Bill AB 2932 would make the workweek in the state 32 hours at companies with more than 500 employees. Workers who go beyond that threshold would be entitled to higher raises and time-and-a-half pay. The regular workday would still be eight hours long.

The bill states that going more than 12 hours beyond the 32-hour cutoff would require double pay to be issued and workers wouldn’t have their pay decreased for working less than 32 hours. But the bill wouldn’t include workers under a collective bargaining agreement, USA Today reported.

Democratic State Assemblymembers Cristina Garcia and Evan Low proposed the bill last week. On the federal level, a similar bill is being put forward under the Fair Labors Standards Act.

Ms Garcia told the Los Angeles Times that the idea for the proposed law came during the pandemic when many workers left their jobs, and started working from home, in search of a better quality of life.

More than 47 million Americans quit their jobs last year, according to the Bureau of Labor Statistics.

“We’ve had a five-day workweek since the Industrial Revolution,” Ms Garcia told the paper. “But we’ve had a lot of progress in society, and we’ve had a lot of advancements. I think the pandemic right now allows us the opportunity to rethink things, to reimagine things.”

The bill would impact almost 2,600 companies in the state. The California Chamber of Commerce said the proposal would be a “job killer” and that it would make hiring more expensive.

But other countries that have tried a 32-hour workweek have seen higher rates of productivity. A January study said the 40-hour workweek has been tiring out workers.
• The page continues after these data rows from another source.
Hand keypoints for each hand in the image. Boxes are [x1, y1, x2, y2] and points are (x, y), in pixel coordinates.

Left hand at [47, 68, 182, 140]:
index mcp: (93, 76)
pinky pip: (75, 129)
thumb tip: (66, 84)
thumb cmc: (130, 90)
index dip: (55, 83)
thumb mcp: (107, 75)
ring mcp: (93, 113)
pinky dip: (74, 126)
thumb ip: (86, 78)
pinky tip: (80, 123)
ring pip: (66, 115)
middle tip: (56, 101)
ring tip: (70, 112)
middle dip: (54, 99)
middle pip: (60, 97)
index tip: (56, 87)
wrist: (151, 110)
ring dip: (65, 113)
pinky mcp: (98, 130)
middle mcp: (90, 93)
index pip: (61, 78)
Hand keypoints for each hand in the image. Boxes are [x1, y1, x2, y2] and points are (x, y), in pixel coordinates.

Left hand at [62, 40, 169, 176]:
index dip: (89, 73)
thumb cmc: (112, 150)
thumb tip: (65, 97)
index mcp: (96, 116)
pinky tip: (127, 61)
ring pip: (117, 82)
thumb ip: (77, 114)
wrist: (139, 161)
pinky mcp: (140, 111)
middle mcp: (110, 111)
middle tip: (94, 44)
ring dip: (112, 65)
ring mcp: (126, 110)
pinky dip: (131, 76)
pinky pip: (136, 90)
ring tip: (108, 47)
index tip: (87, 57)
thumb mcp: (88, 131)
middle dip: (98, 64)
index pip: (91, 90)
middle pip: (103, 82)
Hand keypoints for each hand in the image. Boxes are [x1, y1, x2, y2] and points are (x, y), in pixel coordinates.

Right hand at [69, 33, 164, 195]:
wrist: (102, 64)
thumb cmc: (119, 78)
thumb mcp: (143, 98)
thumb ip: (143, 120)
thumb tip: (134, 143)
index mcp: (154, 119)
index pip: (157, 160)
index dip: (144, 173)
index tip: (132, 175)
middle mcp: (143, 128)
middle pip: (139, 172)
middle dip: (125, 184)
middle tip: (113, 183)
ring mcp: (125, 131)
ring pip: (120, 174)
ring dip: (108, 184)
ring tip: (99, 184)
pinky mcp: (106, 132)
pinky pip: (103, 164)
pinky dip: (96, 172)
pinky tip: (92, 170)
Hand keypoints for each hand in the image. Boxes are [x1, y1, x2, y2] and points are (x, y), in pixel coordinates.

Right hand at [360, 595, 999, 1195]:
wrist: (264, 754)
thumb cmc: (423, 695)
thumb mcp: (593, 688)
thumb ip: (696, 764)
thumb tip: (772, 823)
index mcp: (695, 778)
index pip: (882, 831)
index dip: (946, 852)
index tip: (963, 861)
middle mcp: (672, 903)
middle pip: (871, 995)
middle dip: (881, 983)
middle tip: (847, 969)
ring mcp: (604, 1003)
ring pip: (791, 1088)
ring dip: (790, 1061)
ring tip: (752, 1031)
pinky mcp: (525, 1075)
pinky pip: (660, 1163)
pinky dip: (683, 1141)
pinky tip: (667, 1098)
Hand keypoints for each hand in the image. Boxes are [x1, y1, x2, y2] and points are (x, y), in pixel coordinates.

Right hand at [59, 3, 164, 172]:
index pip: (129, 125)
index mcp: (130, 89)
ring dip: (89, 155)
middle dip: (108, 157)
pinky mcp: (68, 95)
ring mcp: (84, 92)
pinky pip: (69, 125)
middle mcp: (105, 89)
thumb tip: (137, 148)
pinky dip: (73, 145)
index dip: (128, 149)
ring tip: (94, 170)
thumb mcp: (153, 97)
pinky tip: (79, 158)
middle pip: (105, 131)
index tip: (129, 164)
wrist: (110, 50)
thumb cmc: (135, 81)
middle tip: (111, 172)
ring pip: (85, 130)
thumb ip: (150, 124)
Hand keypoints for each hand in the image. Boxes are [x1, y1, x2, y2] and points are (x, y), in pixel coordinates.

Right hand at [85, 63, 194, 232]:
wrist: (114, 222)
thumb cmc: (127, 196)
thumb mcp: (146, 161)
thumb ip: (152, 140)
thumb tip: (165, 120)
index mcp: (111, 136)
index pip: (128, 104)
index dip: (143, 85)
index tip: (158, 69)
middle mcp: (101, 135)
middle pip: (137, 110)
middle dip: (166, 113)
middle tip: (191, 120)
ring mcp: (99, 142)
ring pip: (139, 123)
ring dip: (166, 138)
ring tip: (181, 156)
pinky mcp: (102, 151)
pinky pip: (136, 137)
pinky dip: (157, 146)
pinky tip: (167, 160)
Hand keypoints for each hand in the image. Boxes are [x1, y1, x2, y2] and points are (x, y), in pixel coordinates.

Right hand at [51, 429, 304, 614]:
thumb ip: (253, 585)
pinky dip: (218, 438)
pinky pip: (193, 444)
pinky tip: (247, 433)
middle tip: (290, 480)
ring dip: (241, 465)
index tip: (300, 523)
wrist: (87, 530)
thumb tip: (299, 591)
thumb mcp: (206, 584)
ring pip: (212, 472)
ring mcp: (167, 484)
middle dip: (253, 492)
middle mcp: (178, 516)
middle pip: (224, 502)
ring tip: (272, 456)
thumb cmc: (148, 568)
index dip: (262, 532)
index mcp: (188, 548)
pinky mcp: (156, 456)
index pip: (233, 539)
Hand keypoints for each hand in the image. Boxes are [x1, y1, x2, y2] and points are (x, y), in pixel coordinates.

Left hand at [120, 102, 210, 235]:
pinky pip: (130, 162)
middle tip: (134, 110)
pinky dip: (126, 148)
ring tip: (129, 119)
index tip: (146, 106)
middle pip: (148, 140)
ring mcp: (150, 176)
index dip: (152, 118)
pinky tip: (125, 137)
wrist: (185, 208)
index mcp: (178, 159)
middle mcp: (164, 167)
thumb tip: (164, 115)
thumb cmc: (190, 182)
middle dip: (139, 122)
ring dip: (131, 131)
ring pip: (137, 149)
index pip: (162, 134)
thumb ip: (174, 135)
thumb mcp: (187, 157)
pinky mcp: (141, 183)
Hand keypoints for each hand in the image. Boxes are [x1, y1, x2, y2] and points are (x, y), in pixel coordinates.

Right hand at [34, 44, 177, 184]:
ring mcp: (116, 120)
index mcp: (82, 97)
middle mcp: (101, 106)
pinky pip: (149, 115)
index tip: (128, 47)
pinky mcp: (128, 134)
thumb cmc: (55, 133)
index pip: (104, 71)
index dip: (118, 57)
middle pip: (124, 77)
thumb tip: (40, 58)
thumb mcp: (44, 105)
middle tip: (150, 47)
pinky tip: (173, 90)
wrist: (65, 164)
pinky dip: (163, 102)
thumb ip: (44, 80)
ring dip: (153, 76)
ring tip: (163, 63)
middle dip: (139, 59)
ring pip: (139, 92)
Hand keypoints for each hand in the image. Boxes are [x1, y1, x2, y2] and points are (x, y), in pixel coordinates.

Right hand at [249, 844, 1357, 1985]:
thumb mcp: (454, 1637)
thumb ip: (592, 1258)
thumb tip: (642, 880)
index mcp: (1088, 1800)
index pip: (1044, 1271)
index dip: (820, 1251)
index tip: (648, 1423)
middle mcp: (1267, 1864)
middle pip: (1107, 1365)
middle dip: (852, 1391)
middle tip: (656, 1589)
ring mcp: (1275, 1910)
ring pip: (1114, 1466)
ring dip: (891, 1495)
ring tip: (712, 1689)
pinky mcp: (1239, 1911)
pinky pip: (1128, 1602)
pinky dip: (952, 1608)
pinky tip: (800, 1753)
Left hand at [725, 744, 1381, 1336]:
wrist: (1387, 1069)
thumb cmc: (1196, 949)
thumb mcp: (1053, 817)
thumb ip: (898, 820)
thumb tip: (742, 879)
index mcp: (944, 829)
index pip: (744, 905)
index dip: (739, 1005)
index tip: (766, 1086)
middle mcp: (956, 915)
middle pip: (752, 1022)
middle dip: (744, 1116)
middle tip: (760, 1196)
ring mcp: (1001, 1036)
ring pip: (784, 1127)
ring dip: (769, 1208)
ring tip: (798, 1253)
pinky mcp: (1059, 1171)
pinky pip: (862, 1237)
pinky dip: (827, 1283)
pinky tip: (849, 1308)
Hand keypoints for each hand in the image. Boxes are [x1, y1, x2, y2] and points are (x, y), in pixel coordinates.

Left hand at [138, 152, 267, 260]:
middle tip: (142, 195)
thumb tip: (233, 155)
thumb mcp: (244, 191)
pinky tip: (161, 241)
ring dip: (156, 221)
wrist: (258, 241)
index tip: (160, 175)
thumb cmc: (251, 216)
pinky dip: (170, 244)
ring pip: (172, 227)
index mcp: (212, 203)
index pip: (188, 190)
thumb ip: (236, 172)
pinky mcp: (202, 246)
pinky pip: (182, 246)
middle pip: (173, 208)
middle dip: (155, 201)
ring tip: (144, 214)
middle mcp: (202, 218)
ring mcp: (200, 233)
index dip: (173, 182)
Iceland has instituted a four-day workweek and the Japanese government has recommended that it be made a national policy.

“The fact of the matter is many other companies are already doing this, and other countries too, so I think this is the direction we’re going,” Mr Low told the LA Times. “This is going to attract more (employees) to your company, because it’s undisputed workers are looking for more flexibility.”

Figures from the Intergovernmental Organisation for Economic Co-operation and Development (OECD) show that US employees are working more hours each year compared to those in most other industrial countries – almost 1,800 hours a year on average.

The Labor and Employment Committee is currently reviewing the law and a hearing date hasn’t yet been set.